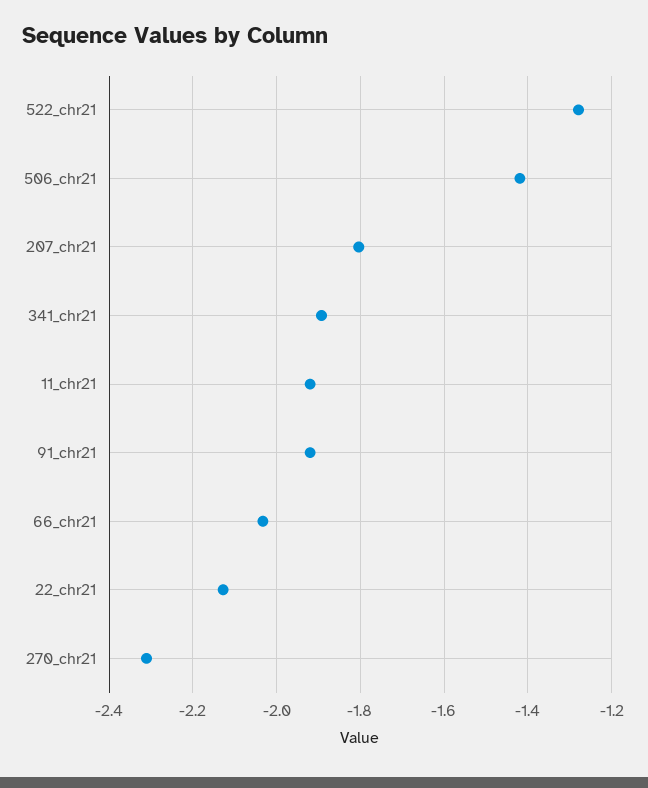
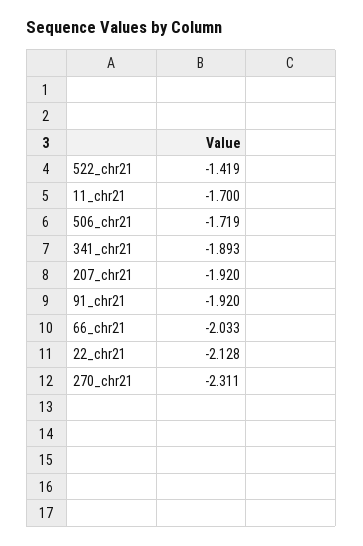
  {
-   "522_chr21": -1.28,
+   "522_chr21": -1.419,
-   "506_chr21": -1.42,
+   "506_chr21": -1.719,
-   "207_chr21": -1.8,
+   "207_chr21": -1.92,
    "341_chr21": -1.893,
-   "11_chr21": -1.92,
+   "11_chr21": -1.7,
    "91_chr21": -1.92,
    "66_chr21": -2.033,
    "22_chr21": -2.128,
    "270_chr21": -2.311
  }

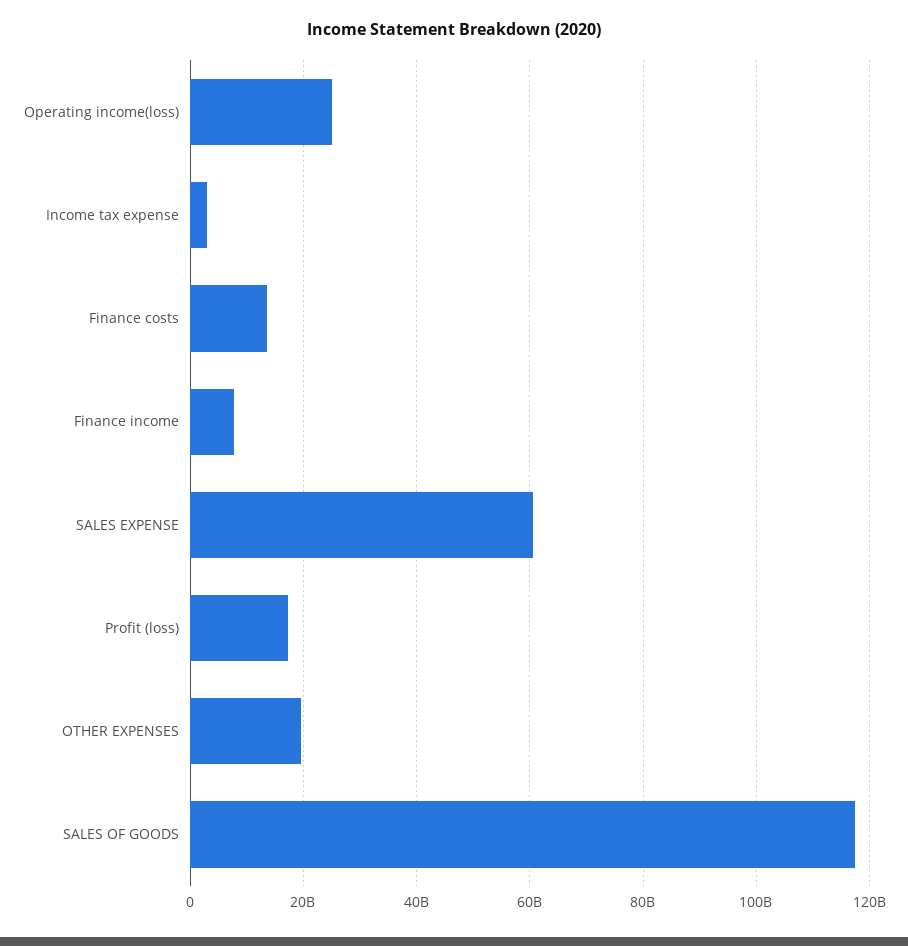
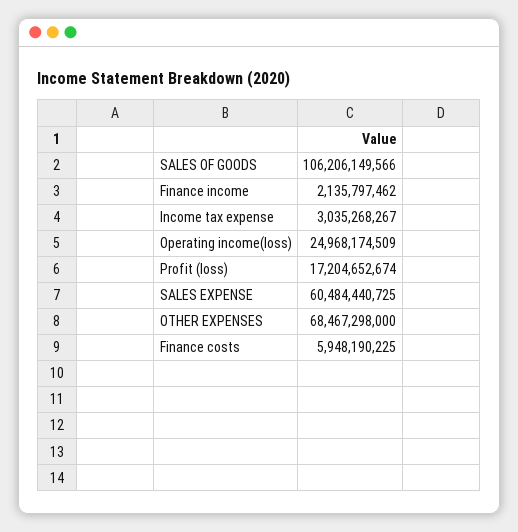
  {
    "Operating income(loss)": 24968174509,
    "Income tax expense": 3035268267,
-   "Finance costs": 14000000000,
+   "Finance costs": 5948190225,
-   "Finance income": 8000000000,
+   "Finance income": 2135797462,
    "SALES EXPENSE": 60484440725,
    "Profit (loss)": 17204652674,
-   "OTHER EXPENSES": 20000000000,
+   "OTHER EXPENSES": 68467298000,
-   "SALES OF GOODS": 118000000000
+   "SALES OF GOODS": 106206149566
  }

^^^^^^^^

◆ Prompt:
Return the data exactly. Do not carry over any images.

◆ Answer to the exercise:
  {
-   "522_chr21": -1.28,
+   "522_chr21": -1.419,
-   "506_chr21": -1.42,
+   "506_chr21": -1.719,
-   "207_chr21": -1.8,
+   "207_chr21": -1.92,
    "341_chr21": -1.893,
-   "11_chr21": -1.92,
+   "11_chr21": -1.7,
    "91_chr21": -1.92,
    "66_chr21": -2.033,
    "22_chr21": -2.128,
    "270_chr21": -2.311
  }

  {
    "Operating income(loss)": 24968174509,
    "Income tax expense": 3035268267,
-   "Finance costs": 14000000000,
+   "Finance costs": 5948190225,
-   "Finance income": 8000000000,
+   "Finance income": 2135797462,
    "SALES EXPENSE": 60484440725,
    "Profit (loss)": 17204652674,
-   "OTHER EXPENSES": 20000000000,
+   "OTHER EXPENSES": 68467298000,
-   "SALES OF GOODS": 118000000000
+   "SALES OF GOODS": 106206149566
  }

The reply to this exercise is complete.